Better-Active-Than-Radioactive-Button-(0048)

In my mid-twenties I participated with many others in an effort to stop the Seabrook, New Hampshire nuclear power station from being built. We did not succeed in Seabrook, although we did raise awareness about the costs and dangers of nuclear power. The anti-nuclear movement grew and flourished throughout the 1970s, but in 1980, the election of Ronald Reagan, like that of Margaret Thatcher in Britain the year before, began a long period of what we called the clampdown (echoing The Clash’s prescient Working for the Clampdown on London Calling), and put a serious damper on the movement, along with so much else. Early in 1980, though, oblivious of all that was to come, we were making serious preparations for non-violent direct action to occupy the site, in a decentralized system of self-organization based on affinity groups and consensus decision-making. One of the affinity groups, friends of ours, called themselves Jam Today.

I never asked any of the members of Jam Today what lay behind their choice of name, but it seemed clear enough. They refused to go along with a society that demanded endless deferral of desires and their fulfillment to some indefinite future.

illustration by John Tenniel (from thevictorianweb.org)

illustration by John Tenniel (from thevictorianweb.org)

The phrase “jam today” comes from the exchange between Alice and the White Queen in Lewis Carroll’s Through the Looking Glass (1871), in which the queen offers Alice a job with the promise of “twopence a week, and jam every other day.’ Pressed further, she reveals “the rule. . . jam to-morrow and jam yesterday—but never jam today.”

‘It MUST come sometimes to ‘jam today,”‘ Alice objected.

‘No, it can’t,’ said the Queen. ‘It’s jam every OTHER day: today isn’t any OTHER day, you know.’
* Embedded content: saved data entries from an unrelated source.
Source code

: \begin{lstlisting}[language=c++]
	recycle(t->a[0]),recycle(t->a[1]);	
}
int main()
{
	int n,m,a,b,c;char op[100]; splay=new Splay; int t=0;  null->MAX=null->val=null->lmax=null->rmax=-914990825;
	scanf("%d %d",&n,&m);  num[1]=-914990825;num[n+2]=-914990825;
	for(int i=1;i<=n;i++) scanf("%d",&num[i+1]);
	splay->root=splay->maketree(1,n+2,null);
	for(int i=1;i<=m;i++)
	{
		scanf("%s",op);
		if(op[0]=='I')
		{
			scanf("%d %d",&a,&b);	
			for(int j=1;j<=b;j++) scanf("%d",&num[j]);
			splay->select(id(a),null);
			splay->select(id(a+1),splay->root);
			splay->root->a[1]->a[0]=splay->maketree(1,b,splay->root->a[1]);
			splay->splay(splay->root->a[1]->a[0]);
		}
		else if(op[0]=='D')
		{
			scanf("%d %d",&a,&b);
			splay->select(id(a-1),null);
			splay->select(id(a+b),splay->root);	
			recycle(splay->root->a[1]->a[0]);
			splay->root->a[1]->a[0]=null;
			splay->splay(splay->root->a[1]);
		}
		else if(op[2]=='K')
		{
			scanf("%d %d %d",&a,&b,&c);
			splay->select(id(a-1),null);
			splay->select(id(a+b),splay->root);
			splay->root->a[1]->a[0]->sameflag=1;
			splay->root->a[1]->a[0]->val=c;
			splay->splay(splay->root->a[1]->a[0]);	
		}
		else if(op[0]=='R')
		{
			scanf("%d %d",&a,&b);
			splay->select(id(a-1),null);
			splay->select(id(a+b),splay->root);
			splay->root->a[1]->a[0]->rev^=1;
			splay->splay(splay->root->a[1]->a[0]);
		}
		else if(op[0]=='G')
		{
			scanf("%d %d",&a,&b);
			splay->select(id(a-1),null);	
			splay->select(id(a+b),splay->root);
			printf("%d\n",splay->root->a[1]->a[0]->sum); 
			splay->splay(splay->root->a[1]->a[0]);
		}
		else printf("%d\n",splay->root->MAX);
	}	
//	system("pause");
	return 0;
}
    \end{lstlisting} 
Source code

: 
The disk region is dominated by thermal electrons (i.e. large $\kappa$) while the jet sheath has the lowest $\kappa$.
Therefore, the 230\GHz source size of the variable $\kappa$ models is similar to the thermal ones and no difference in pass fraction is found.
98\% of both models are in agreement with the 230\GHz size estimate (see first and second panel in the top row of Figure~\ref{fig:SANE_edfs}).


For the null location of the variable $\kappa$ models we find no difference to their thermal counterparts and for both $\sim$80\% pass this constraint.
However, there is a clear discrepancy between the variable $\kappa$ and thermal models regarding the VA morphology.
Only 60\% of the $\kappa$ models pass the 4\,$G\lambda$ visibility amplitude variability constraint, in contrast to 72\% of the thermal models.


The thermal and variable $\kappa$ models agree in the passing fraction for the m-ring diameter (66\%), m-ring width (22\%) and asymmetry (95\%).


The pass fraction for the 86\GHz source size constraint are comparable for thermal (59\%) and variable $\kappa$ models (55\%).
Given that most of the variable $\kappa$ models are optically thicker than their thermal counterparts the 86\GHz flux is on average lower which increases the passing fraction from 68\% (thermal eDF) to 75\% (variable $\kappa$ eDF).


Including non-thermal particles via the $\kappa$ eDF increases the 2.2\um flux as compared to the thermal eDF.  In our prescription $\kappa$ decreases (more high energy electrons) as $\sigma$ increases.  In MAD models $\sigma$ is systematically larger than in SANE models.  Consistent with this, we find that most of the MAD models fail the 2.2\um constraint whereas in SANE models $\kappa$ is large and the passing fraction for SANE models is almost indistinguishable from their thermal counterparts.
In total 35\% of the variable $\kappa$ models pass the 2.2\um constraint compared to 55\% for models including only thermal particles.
Having been raised to believe in delayed gratification, part of me secretly found the idea of Jam Today a little self-indulgent. But my friends showed me otherwise: they combined concentrated hard work for a better future with an irrepressible joie-de-vivre. They lived in the moment and clearly loved every moment. And time was to prove them right: throughout those long Reagan years, as unemployment skyrocketed, unions were smashed, public services defunded, and environmental protections gutted, the rich only got much, much richer, while continuing to dangle before the rest of us the lying promise of Jam Tomorrow, a tomorrow that would never turn into today.